● Instrução de trabalho 1
Responda às perguntas abaixo com base no texto sobre a canção "A Serra das Russas":
(a) Em que a canção foi inspirada?
(b) Em que data a letra foi finalizada?
(c) Segundo a letra, o que a cachoeira leva embora?
● Instrução de trabalho 2
Reescreva o trecho da letra de "A Serra das Russas" que começa com as palavras que contêm "A areia que" e termina com "Permissão para viver.", trocando "mar" por "oceano".
● Instrução de trabalho 3
Resuma em duas frases o texto sobre a canção "A Serra das Russas".

● Texto fornecido
No fim de agosto do ano passado, ao receber a visita da polícia e ser avisado que tinha que deixar a Dinamarca, eu escrevi uma canção. Talvez venha a ser a primeira canção que eu grave por completo em mais de 2 anos (apesar de ter escrito tantas durante esse tempo).
Inspirada nos violeiros repentistas do nordeste, ela se chama A Serra das Russas, com uma letra simples e honesta, sem ligar pra o que é clichê e o que não é.  

Pra nunca mais esquecer.



"A Serra das Russas"

O sonho já está perto do fim, João:
Não sei onde acordarei.
Continuo assim fugindo,
Envelhecendo,
Com o coração na mão.

Ia conquistar o mundo,
Mas o mundo nem me quer mais.
Ao invés de cortar cana,
Sob a mangueira, 

Eu cantei.

A areia que desperta o meu penar está
No outro lado do mar.
Mas é bem antes do mar, meu irmão,
Que a saudade vai ficar.

Sem esperança de obter
Permissão para viver.
Sei que um dia eu vou poder, João,
Mas antes hei de sofrer.

Verdes são as serras que atravesso sem parar;
E o sol já se esconde atrás do cacto.
Longe a boiada se conforma em pastar;
Cachoeira leva embora meu cansaço
.

Raphael Carvalho Gimenes
Melodia feita algum dia no final de agosto de 2010
Letra finalizada dia 26 de setembro de 2010

2 comentários:

  1. Admiro sua luta e acredito que nada do que você fez até aqui será em vão.

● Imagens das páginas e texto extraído
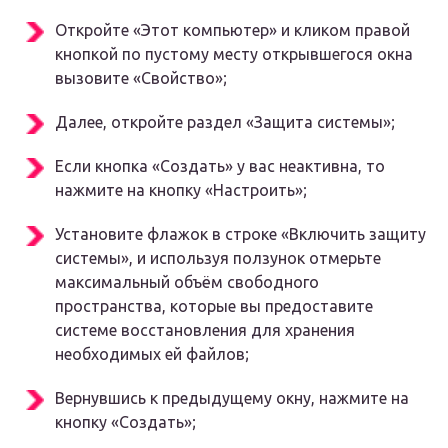
Откройте «Этот компьютер» и кликом правой
кнопкой по пустому месту открывшегося окна
вызовите «Свойство»;
Далее, откройте раздел «Защита системы»;
Если кнопка «Создать» у вас неактивна, то
нажмите на кнопку «Настроить»;
Установите флажок в строке «Включить защиту
системы», и используя ползунок отмерьте
максимальный объём свободного
пространства, которые вы предоставите
системе восстановления для хранения
необходимых ей файлов;
Вернувшись к предыдущему окну, нажмите на
кнопку «Создать»;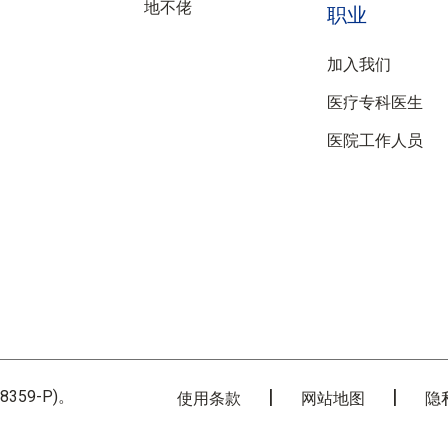
地不佬
职业
加入我们
医疗专科医生
医院工作人员
8359-P)。
使用条款
网站地图
隐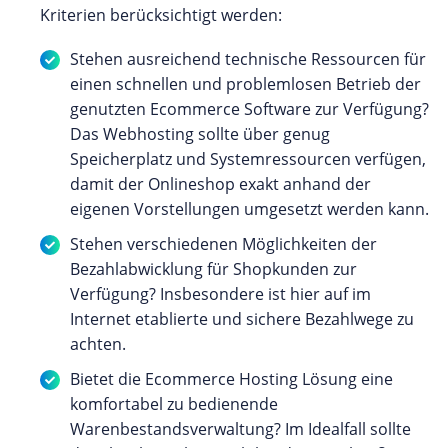
Kriterien berücksichtigt werden:
Stehen ausreichend technische Ressourcen für
einen schnellen und problemlosen Betrieb der
genutzten Ecommerce Software zur Verfügung?
Das Webhosting sollte über genug
Speicherplatz und Systemressourcen verfügen,
damit der Onlineshop exakt anhand der
eigenen Vorstellungen umgesetzt werden kann.
Stehen verschiedenen Möglichkeiten der
Bezahlabwicklung für Shopkunden zur
Verfügung? Insbesondere ist hier auf im
Internet etablierte und sichere Bezahlwege zu
achten.
Bietet die Ecommerce Hosting Lösung eine
komfortabel zu bedienende
Warenbestandsverwaltung? Im Idealfall sollte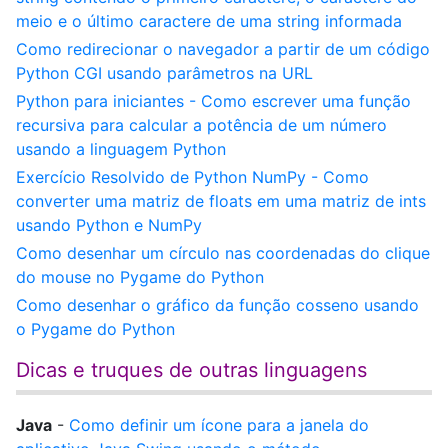
meio e o último caractere de uma string informada
Como redirecionar o navegador a partir de um código
Python CGI usando parâmetros na URL
Python para iniciantes - Como escrever uma função
recursiva para calcular a potência de um número
usando a linguagem Python
Exercício Resolvido de Python NumPy - Como
converter uma matriz de floats em uma matriz de ints
usando Python e NumPy
Como desenhar um círculo nas coordenadas do clique
do mouse no Pygame do Python
Como desenhar o gráfico da função cosseno usando
o Pygame do Python
Dicas e truques de outras linguagens
Java
-
Como definir um ícone para a janela do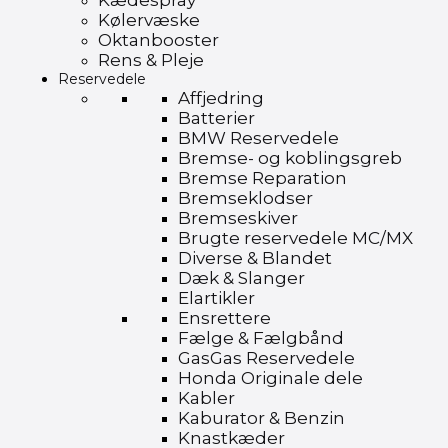
Kædespray
Kølervæske
Oktanbooster
Rens & Pleje
Reservedele
Affjedring
Batterier
BMW Reservedele
Bremse- og koblingsgreb
Bremse Reparation
Bremseklodser
Bremseskiver
Brugte reservedele MC/MX
Diverse & Blandet
Dæk & Slanger
Elartikler
Ensrettere
Fælge & Fælgbånd
GasGas Reservedele
Honda Originale dele
Kabler
Kaburator & Benzin
Knastkæder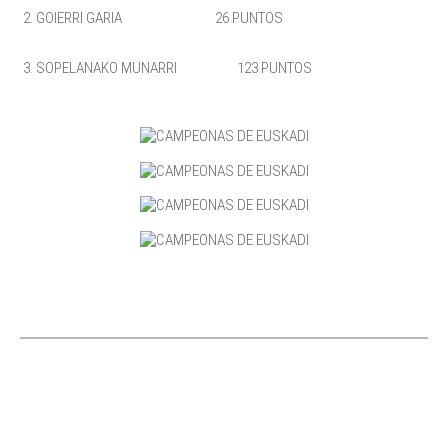
2. GOIERRI GARIA 26 PUNTOS
3. SOPELANAKO MUNARRI 123 PUNTOS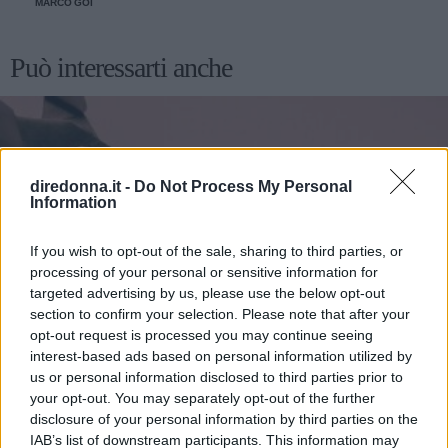
MARCO GOI
Può interessarti anche
diredonna.it -
Do Not Process My Personal
Information
If you wish to opt-out of the sale, sharing to third parties, or
processing of your personal or sensitive information for
targeted advertising by us, please use the below opt-out
section to confirm your selection. Please note that after your
opt-out request is processed you may continue seeing
interest-based ads based on personal information utilized by
us or personal information disclosed to third parties prior to
your opt-out. You may separately opt-out of the further
disclosure of your personal information by third parties on the
IAB’s list of downstream participants. This information may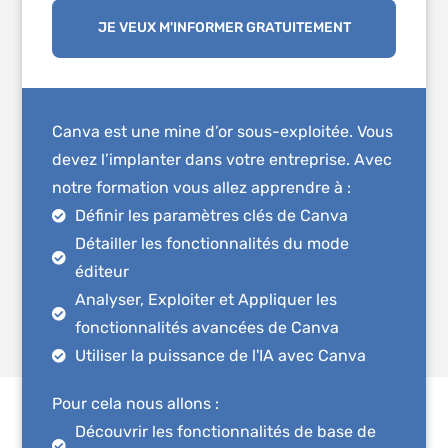
JE VEUX M'INFORMER GRATUITEMENT
Canva est une mine d’or sous-exploitée. Vous
devez l’implanter dans votre entreprise. Avec
notre formation vous allez apprendre à :
Définir les paramètres clés de Canva
Détailler les fonctionnalités du mode
éditeur
Analyser, Exploiter et Appliquer les
fonctionnalités avancées de Canva
Utiliser la puissance de l'IA avec Canva
Pour cela nous allons :
Découvrir les fonctionnalités de base de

● Resposta escrita 1
(a) Nos violeiros repentistas do nordeste.
(b) Em 26 de setembro de 2010.
(c) O cansaço.

● Resposta escrita 2
A areia que desperta o meu penar está
No outro lado do oceano.
Mas é bem antes do oceano, meu irmão,
Que a saudade vai ficar.

Sem esperança de obter
Permissão para viver.

● Resposta escrita 3
A canção "A Serra das Russas", inspirada nos violeiros repentistas do nordeste, foi escrita no fim de agosto, após uma visita da polícia e o aviso de que era preciso deixar a Dinamarca. A letra, finalizada em 26 de setembro de 2010, fala de um sonho perto do fim, de fuga, de saudade e da falta de esperança de obter permissão para viver.